• _Work item_
Show only those lines of the entries where the string "SilkS" is found.
#### Data for the task
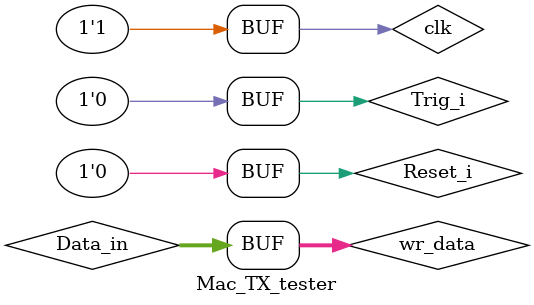
<source format=v>
`timescale 1ns / 1ps


module Mac_TX_tester;

	// Inputs
	reg clk;
	reg Trig_i;
	reg Reset_i;
	reg [7:0] Data_in;
	reg Last_byte;

	// Outputs
	wire Busy;
	wire Data_Strobe;
	wire PHY_TXEN_o;
	wire PHY_GTXCLK_o;
	wire [3:0] PHY_TXD_o;

	// Instantiate the Unit Under Test (UUT)
	Mac_TX uut (
    .clk(clk), 
    .Reset_i(Reset_i), 
	 
    .Trig_i(Trig_i), 
    .Data_in(Data_in), 
    .Last_byte(Last_byte), 
    .Data_Strobe(Data_Strobe), 
    .Busy(Busy), 
	 
    .PHY_TXEN_o(PHY_TXEN_o), 
    .PHY_GTXCLK_o(PHY_GTXCLK_o), 
    .PHY_TXD_o(PHY_TXD_o)
	);

	initial begin
		// Initialize Inputs
		clk = 0;
		Trig_i = 0;
		Reset_i = 1;
		Data_in = 8'b0;
		Last_byte = 0;
		

		// Wait 100 ns for global reset to finish
		#100;
		Reset_i = 0;
		
		#100
		Trig_i = 1;
		
		#101
		Trig_i = 0;
		
//		repeat(100) begin
//			Data_in = Data_in + 1;
//			#8;
//		end
//		#1;
//		Last_byte = 1;
//		Data_in = Data_in + 1;
//		#8;
//		Last_byte = 0;
//		Data_in = Data_in + 1;
		
		// Add stimulus here

	end
	
	
	//Last_byte
	always @ (posedge clk)
		Last_byte <= (wr_addr == 'd58);
		
	//wr_addr
	reg[9:0] wr_addr;
	always@(posedge clk)
		if(Reset_i | Last_byte)
			wr_addr <= 0;
		else if(Busy)
			wr_addr <= wr_addr + 1;	//delay mode
	
			
	//wr_data
	reg [7:0] wr_data;
	always@(posedge clk)
		case(wr_addr)
			'd0:	wr_data <= 8'h55;                               
			'd1:	wr_data <= 8'h55;                               
			'd2:	wr_data <= 8'h55;                                   
			'd3:	wr_data <= 8'h55;                                   
			'd4:	wr_data <= 8'h55;                                   
			'd5:	wr_data <= 8'h55;                                   
			'd6:	wr_data <= 8'h55;                                   
			'd7:	wr_data <= 8'hd5;
			                                   
			'd8:	wr_data <= 8'h4b;                                     
			'd9:	wr_data <= 8'h45;                                     
			'd10:	wr_data <= 8'h59;                                 
			'd11:	wr_data <= 8'h00;                                 
			'd12:	wr_data <= 8'h00;                                 
			'd13:	wr_data <= 8'h01;    
			                             
			'd14:	wr_data <= 8'h3c;                                 
			'd15:	wr_data <= 8'h97;                                 
			'd16:	wr_data <= 8'h0e;                                 
			'd17:	wr_data <= 8'h38;                                 
			'd18:	wr_data <= 8'h46;                                 
			'd19:	wr_data <= 8'hf0;    
			                             
			'd20:	wr_data <= 8'h00;                               
			'd21:	wr_data <= 8'h0c;		//ethernet length is 12 byte
			
			'd22:	wr_data <= 8'h42;                                   
			'd23:	wr_data <= 8'h01;		//flag                        
			'd24:	wr_data <= 8'h80; 	//cmd_h                            
			'd25:	wr_data <= 8'h00;	  //cmd_l                            
			'd26:	wr_data <= 8'h00;                                   
			'd27:	wr_data <= 8'h04;		//data length is 4 byte         
			'd28:	wr_data <= 8'h00;                       
			'd29:	wr_data <= 8'h34;		//rst_id                        
			'd30:	wr_data <= 8'h00;		//                  
			'd31:	wr_data <= 8'h00;		//                  
			'd32:	wr_data <= 8'h00;		//                  
			'd33:	wr_data <= 8'h00;		//   addr
			
			//fcs                 
//			'd60:	wr_data <= 8'h12;		//                    
//			'd61:	wr_data <= 8'h34;		//                    
//			'd62:	wr_data <= 8'h56;		//                    
//			'd63:	wr_data <= 8'h78;		//                    
			
           default: 	wr_data <=8'h00;
         endcase	
	
	always @*
		Data_in <= wr_data;
	
	always 
	begin
		clk = 1'b0;
		#4 clk = 1'b1;
		#4;
	end  

      
endmodule


</source>
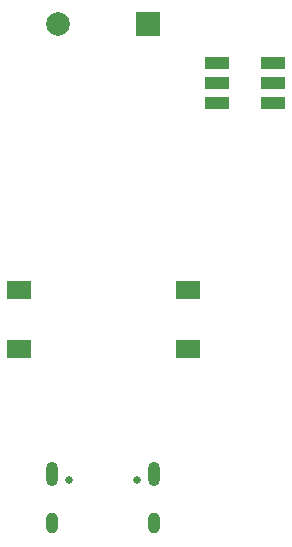
<source format=gbr>
%TF.GenerationSoftware,KiCad,Pcbnew,8.0.4*%
%TF.CreationDate,2024-08-11T09:47:25+05:30*%
%TF.ProjectId,Wrkshp_PCB_test,57726b73-6870-45f5-9043-425f74657374,rev?*%
%TF.SameCoordinates,Original*%
%TF.FileFunction,Soldermask,Bot*%
%TF.FilePolarity,Negative*%
%FSLAX46Y46*%
G04 Gerber Fmt 4.6, Leading zero omitted, Abs format (unit mm)*
G04 Created by KiCad (PCBNEW 8.0.4) date 2024-08-11 09:47:25*
%MOMM*%
%LPD*%
G01*
G04 APERTURE LIST*
%ADD10C,0.650000*%
%ADD11O,1.000000X2.100000*%
%ADD12O,1.000000X1.800000*%
%ADD13R,2.000000X1.500000*%
%ADD14R,2.000000X2.000000*%
%ADD15C,2.000000*%
%ADD16R,2.000000X1.100000*%
G04 APERTURE END LIST*
D10*
%TO.C,J1*%
X140289800Y-113142800D03*
X146069800Y-113142800D03*
D11*
X138859800Y-112642800D03*
D12*
X138859800Y-116822800D03*
D11*
X147499800Y-112642800D03*
D12*
X147499800Y-116822800D03*
%TD*%
D13*
%TO.C,SW1*%
X150329800Y-97075000D03*
X136029800Y-97075000D03*
X150329800Y-102075000D03*
X136029800Y-102075000D03*
%TD*%
D14*
%TO.C,BZ1*%
X146979800Y-74575000D03*
D15*
X139379800Y-74575000D03*
%TD*%
D16*
%TO.C,D1*%
X157579800Y-77875000D03*
X157579800Y-79575000D03*
X157579800Y-81275000D03*
X152779800Y-81275000D03*
X152779800Y-79575000D03*
X152779800Y-77875000D03*
%TD*%
M02*

</source>
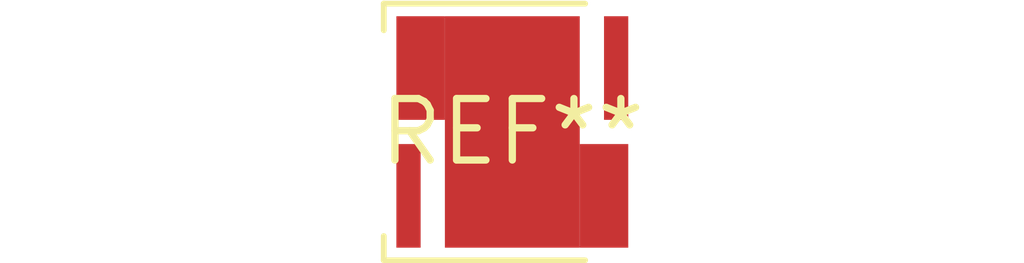
<source format=kicad_pcb>
(kicad_pcb (version 20240108) (generator pcbnew)

  (general
    (thickness 1.6)
  )

  (paper "A4")
  (layers
    (0 "F.Cu" signal)
    (31 "B.Cu" signal)
    (32 "B.Adhes" user "B.Adhesive")
    (33 "F.Adhes" user "F.Adhesive")
    (34 "B.Paste" user)
    (35 "F.Paste" user)
    (36 "B.SilkS" user "B.Silkscreen")
    (37 "F.SilkS" user "F.Silkscreen")
    (38 "B.Mask" user)
    (39 "F.Mask" user)
    (40 "Dwgs.User" user "User.Drawings")
    (41 "Cmts.User" user "User.Comments")
    (42 "Eco1.User" user "User.Eco1")
    (43 "Eco2.User" user "User.Eco2")
    (44 "Edge.Cuts" user)
    (45 "Margin" user)
    (46 "B.CrtYd" user "B.Courtyard")
    (47 "F.CrtYd" user "F.Courtyard")
    (48 "B.Fab" user)
    (49 "F.Fab" user)
    (50 "User.1" user)
    (51 "User.2" user)
    (52 "User.3" user)
    (53 "User.4" user)
    (54 "User.5" user)
    (55 "User.6" user)
    (56 "User.7" user)
    (57 "User.8" user)
    (58 "User.9" user)
  )

  (setup
    (pad_to_mask_clearance 0)
    (pcbplotparams
      (layerselection 0x00010fc_ffffffff)
      (plot_on_all_layers_selection 0x0000000_00000000)
      (disableapertmacros false)
      (usegerberextensions false)
      (usegerberattributes false)
      (usegerberadvancedattributes false)
      (creategerberjobfile false)
      (dashed_line_dash_ratio 12.000000)
      (dashed_line_gap_ratio 3.000000)
      (svgprecision 4)
      (plotframeref false)
      (viasonmask false)
      (mode 1)
      (useauxorigin false)
      (hpglpennumber 1)
      (hpglpenspeed 20)
      (hpglpendiameter 15.000000)
      (dxfpolygonmode false)
      (dxfimperialunits false)
      (dxfusepcbnewfont false)
      (psnegative false)
      (psa4output false)
      (plotreference false)
      (plotvalue false)
      (plotinvisibletext false)
      (sketchpadsonfab false)
      (subtractmaskfromsilk false)
      (outputformat 1)
      (mirror false)
      (drillshape 1)
      (scaleselection 1)
      (outputdirectory "")
    )
  )

  (net 0 "")

  (footprint "LED_Cree-XHP50_12V" (layer "F.Cu") (at 0 0))

)

</source>
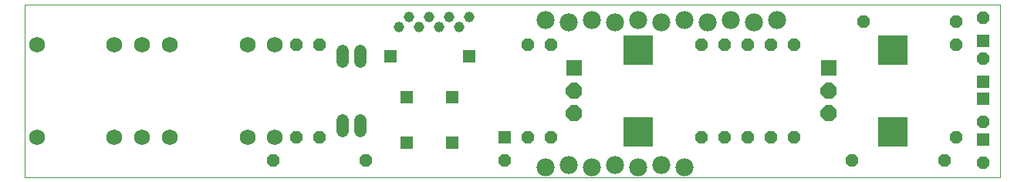
<source format=gts>
G75*
%MOIN*%
%OFA0B0*%
%FSLAX24Y24*%
%IPPOS*%
%LPD*%
%AMOC8*
5,1,8,0,0,1.08239X$1,22.5*
%
%ADD10C,0.0010*%
%ADD11R,0.0700X0.0700*%
%ADD12OC8,0.0700*%
%ADD13R,0.1267X0.1267*%
%ADD14C,0.0690*%
%ADD15OC8,0.0520*%
%ADD16C,0.0520*%
%ADD17R,0.0518X0.0518*%
%ADD18R,0.0520X0.0520*%
%ADD19R,0.0571X0.0571*%
%ADD20C,0.0453*%
%ADD21C,0.0780*%
D10*
X007994Y004807D02*
X050120Y004807D01*
X050120Y012287D01*
X007994Y012287D01*
X007994Y004807D01*
D11*
X031738Y009541D03*
X042738Y009541D03*
D12*
X042738Y008557D03*
X042738Y007572D03*
X031738Y007572D03*
X031738Y008557D03*
D13*
X034494Y006785D03*
X045494Y006785D03*
X045494Y010328D03*
X034494Y010328D03*
D14*
X018803Y010557D03*
X017622Y010557D03*
X014275Y010557D03*
X013053Y010557D03*
X011872Y010557D03*
X008525Y010557D03*
X008525Y006557D03*
X011872Y006557D03*
X013053Y006557D03*
X014275Y006557D03*
X017622Y006557D03*
X018803Y006557D03*
D15*
X019744Y006557D03*
X020744Y006557D03*
X022744Y005557D03*
X018744Y005557D03*
X028744Y005557D03*
X029744Y006557D03*
X030744Y006557D03*
X037244Y006557D03*
X038244Y006557D03*
X039244Y006557D03*
X040244Y006557D03*
X041244Y006557D03*
X043744Y005557D03*
X047744Y005557D03*
X049394Y005457D03*
X048244Y006557D03*
X049394Y007207D03*
X049394Y009957D03*
X048244Y010557D03*
X048244Y011557D03*
X049394Y011707D03*
X044244Y011557D03*
X041244Y010557D03*
X040244Y010557D03*
X039244Y010557D03*
X038244Y010557D03*
X037244Y010557D03*
X030744Y010557D03*
X029744Y010557D03*
X020744Y010557D03*
X019744Y010557D03*
D16*
X021744Y010297D02*
X021744Y009817D01*
X022494Y009817D02*
X022494Y010297D01*
X022494Y007297D02*
X022494Y006817D01*
X021744Y006817D02*
X021744Y007297D01*
D17*
X024509Y006322D03*
X026478Y006322D03*
X026478Y008291D03*
X024509Y008291D03*
D18*
X028744Y006557D03*
X049394Y006457D03*
X049394Y008207D03*
X049394Y008957D03*
X049394Y010707D03*
D19*
X027187Y010059D03*
X023801Y010059D03*
D20*
X024175Y011307D03*
X025041Y011307D03*
X025907Y011307D03*
X026773Y011307D03*
X026340Y011740D03*
X025474Y011740D03*
X024608Y011740D03*
X027206Y011740D03*
D21*
X030494Y011607D03*
X031494Y011507D03*
X032494Y011607D03*
X033494Y011507D03*
X034494Y011607D03*
X035494Y011507D03*
X036494Y011607D03*
X037494Y011507D03*
X038494Y011607D03*
X039494Y011507D03*
X040494Y011607D03*
X035494Y005357D03*
X036494Y005257D03*
X034494Y005257D03*
X033494Y005357D03*
X032494Y005257D03*
X031494Y005357D03*
X030494Y005257D03*
M02*

</source>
########
• _Answer to this task_
    (36 "B.SilkS" user "B.Silkscreen")
    (37 "F.SilkS" user "F.Silkscreen")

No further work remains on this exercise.